A reunião, na qual foi feito o balanço do ano lectivo 2025/2026, serviu para apresentar um conjunto de reivindicações relacionadas com a carreira docente.
O SIPE voltou a defender a correção de injustiças que persistem há vários anos. Apresentou, também, propostas para reforçar a equidade, a valorização e a atractividade da profissão.

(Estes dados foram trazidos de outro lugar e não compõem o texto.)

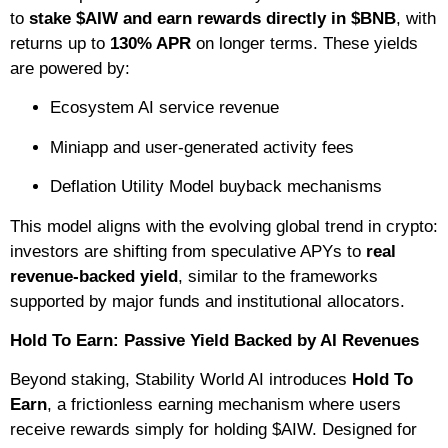
to
stake $AIW and earn rewards directly in $BNB
, with
returns up to
130% APR
on longer terms. These yields
are powered by:
Ecosystem AI service revenue
Miniapp and user-generated activity fees
Deflation Utility Model buyback mechanisms
This model aligns with the evolving global trend in crypto:
investors are shifting from speculative APYs to
real
revenue-backed yield
, similar to the frameworks
supported by major funds and institutional allocators.
Hold To Earn: Passive Yield Backed by AI Revenues
Beyond staking, Stability World AI introduces
Hold To
Earn
, a frictionless earning mechanism where users
receive rewards simply for holding $AIW. Designed for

“Um dos principais temas foi o reposicionamento e a recuperação do tempo de serviço dos docentes que exerceram funções em situações ainda não plenamente contempladas pela legislação. O SIPE defendeu, igualmente, a contabilização do tempo de serviço não considerado aos docentes que aguardaram vaga para progressão aos 5.º e 7.º escalões e exige a atribuição de bonificações pela obtenção de mestrado e doutoramento aos docentes que adquiriram essas habilitações enquanto se encontravam em regime de contrato. A senhora Secretária Regional manifestou abertura para analisar esta proposta. Reconheceu a importância da matéria e informou que estas situações estão atualmente em análise. Adiantou ainda que a revisão do Estatuto da Carreira Docente deverá iniciar–se com a maior brevidade possível. A expectativa é que, até ao final do presente ano civil, estas matérias tenham uma resposta”, afirma Sandra Nogueira, do SIPE Madeira.
O SIPE solicitou ainda a clarificação da aplicação das bonificações resultantes das menções qualitativas de ‘Muito Bom’ e de ‘Excelente’ na primeira progressão após o descongelamento da carreira. “Sobre esta matéria foi-nos informado que a questão será novamente analisada. Questionámos, também, sobre a diferença de tratamento entre a Região Autónoma da Madeira e o Continente na aplicação da nova fórmula de cálculo das horas extraordinárias. Em resposta, foi esclarecido que o diferencial resultante do recálculo será pago com efeitos retroactivos a 2018”.
Relativamente às situações em que está a ser exigido um número de horas de formação superior ao legalmente previsto, a Secretária Regional informou que será enviado um esclarecimento às escolas e às delegações escolares para uniformizar procedimentos e clarificar o número de horas de formação exigido em cada escalão.
“Para nós, os desenvolvimentos registados nesta reunião representam um sinal positivo. Várias das nossas reivindicações históricas começam a encontrar acolhimento. Ainda assim, continuam por resolver matérias essenciais para garantir uma carreira docente mais justa, mais valorizada e capaz de responder aos desafios da Escola Pública”, conclui Sandra Nogueira.